"Mirar las cosas de cara, ser capaces de sorprendernos, tener curiosidad y un poco de coraje; saber preguntar y saber escuchar; evitar los dogmas y las respuestas automáticas; no buscar necesariamente respuestas y aún menos fórmulas magistrales" (Emili Manzano)

viernes, 28 de febrero de 2014

ONCE AGAIN: ADHD DOES NOT EXIST

Today´s headlines: ADHD IS FABRICATED BY PSYCHIATRY AND PHARMA

In most parts of the world psychiatry is not recognized as a medical discipline equal to others. Its practitioners are often considered to be charlatans unable to provide real help and likely to do evil things. People suffering from mental illness are not seen as people requiring help, but as weaklings, evil doers or simulants. Their human rights are often not respected, and the care they receive is usually sub-optimal. 

There are many reasons for this lamentable situation. They include ignorance of the decision makers about the nature of mental illness and ways of dealing with it. But psychiatry also bears a part of the blame. 



Thomas Szasz and others concluded that mental illness is a myth because is different from bodily illness.
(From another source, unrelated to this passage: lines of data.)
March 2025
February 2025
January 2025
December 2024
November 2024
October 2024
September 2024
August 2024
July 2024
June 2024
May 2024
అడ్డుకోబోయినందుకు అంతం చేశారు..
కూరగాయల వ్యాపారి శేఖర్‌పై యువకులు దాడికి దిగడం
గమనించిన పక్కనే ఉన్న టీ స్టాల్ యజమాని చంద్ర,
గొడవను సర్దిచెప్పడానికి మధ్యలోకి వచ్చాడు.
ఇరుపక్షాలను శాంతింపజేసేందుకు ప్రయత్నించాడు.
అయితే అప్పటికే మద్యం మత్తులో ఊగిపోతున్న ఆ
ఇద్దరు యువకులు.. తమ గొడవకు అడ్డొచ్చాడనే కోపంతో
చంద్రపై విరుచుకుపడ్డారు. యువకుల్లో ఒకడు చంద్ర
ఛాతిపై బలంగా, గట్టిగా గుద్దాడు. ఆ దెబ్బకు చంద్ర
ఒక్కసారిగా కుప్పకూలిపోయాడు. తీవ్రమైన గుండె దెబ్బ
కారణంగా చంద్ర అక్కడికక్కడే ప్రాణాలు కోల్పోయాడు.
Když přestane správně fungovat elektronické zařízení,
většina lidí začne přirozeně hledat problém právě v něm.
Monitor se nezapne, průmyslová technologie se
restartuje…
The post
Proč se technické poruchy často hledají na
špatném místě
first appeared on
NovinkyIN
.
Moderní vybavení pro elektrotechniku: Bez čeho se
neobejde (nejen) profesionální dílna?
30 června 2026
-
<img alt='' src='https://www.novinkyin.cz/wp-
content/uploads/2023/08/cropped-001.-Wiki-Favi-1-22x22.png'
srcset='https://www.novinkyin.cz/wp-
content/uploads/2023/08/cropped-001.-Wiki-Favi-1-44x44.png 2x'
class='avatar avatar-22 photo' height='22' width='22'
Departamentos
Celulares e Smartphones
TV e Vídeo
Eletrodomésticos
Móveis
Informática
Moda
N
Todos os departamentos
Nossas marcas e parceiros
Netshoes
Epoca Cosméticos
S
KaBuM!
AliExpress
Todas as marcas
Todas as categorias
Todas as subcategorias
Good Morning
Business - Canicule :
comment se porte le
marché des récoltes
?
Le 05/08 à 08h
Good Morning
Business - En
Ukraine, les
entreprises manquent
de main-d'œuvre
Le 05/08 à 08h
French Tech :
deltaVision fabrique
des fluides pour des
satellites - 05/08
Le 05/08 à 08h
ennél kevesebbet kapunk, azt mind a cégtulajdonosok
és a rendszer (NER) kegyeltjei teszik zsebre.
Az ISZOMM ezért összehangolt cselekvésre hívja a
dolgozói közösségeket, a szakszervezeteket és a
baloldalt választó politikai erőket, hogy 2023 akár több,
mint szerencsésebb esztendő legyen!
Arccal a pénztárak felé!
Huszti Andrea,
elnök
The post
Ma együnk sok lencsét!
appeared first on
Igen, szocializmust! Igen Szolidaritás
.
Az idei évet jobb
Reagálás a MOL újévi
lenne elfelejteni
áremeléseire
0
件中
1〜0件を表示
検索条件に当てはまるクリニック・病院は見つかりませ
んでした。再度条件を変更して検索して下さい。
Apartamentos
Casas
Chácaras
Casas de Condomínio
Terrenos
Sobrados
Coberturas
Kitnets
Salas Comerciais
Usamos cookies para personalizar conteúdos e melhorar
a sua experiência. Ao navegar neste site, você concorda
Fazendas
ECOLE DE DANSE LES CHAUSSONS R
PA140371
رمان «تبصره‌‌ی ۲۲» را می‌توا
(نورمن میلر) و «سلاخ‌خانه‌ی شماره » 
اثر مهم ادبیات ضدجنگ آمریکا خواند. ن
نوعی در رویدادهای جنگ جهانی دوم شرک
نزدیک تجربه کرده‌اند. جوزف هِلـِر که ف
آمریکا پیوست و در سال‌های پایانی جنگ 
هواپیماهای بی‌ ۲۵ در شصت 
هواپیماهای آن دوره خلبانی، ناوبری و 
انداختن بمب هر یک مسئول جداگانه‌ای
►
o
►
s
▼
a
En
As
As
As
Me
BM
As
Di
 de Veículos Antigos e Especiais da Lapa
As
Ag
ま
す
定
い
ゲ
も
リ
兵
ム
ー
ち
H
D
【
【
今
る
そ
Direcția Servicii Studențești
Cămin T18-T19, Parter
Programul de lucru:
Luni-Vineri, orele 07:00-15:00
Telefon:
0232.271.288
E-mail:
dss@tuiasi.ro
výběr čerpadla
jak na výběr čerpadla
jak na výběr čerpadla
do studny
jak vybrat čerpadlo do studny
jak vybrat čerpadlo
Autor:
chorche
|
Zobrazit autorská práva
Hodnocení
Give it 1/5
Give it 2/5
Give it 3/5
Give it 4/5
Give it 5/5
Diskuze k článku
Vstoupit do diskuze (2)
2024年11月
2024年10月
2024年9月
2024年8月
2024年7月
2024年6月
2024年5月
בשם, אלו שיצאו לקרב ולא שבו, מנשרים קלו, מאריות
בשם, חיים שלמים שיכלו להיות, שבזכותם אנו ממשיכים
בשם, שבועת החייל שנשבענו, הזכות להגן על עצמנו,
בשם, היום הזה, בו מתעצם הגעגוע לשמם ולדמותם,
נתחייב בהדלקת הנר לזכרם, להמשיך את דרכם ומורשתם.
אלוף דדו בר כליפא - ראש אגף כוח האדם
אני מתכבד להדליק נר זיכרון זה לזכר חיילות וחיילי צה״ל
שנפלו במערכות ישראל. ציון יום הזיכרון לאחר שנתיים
Robert Kendell and others concluded that at least some of the conditions widely regarded as mental illnesses are essentially similar to bodily illnesses; hence, ADHD is very far from being a fraud. 


The main problem is that bodily illness is not transparent in meaning because it is not defined, straihtforwardly, to factual/scientific norms. Only few moths ago The American Medical Assn. voted to declare obesity a disease, ... voted, no evidence. 

Problems for any old or new medical diagnoses (e.g., ADHD, obesity, restless legs syndrome) : 

- If we want to ensure that limited healthcare resources are appropriately distributed we must have a reasonably clear idea, first what a disease is, and second, which diseases are most worth the investment of time and money 

- How do we distinguish properly between real diseases, and human behaviours or characteristics that we just happen to find disturbing? 

- As the business literature shows, new clinical diagnoses are often welcomed primarily as opportunities for market growth 

- Biomedicine’s contemporary power means that it can no longer adopt ambient ideas about disease and disability without running into tricky areas of ambiguity and, potentially, ethical difficulties 

- The personal experience of disability is not always predictable, and it can be very different from the experience of disease 


One take-home message here is that although disease and disability are regularly lumped together, conflating them is often misleading. Another is that science never simple reflects cultural understandings; it simultaneously helps craft the definition as well. Choices of such mundane things as disease models and diagnostic criteria, then are not just about research agendas or commercial influences. At their heart they embody profound ethical debates about identity, human rights and the tolerance of diference.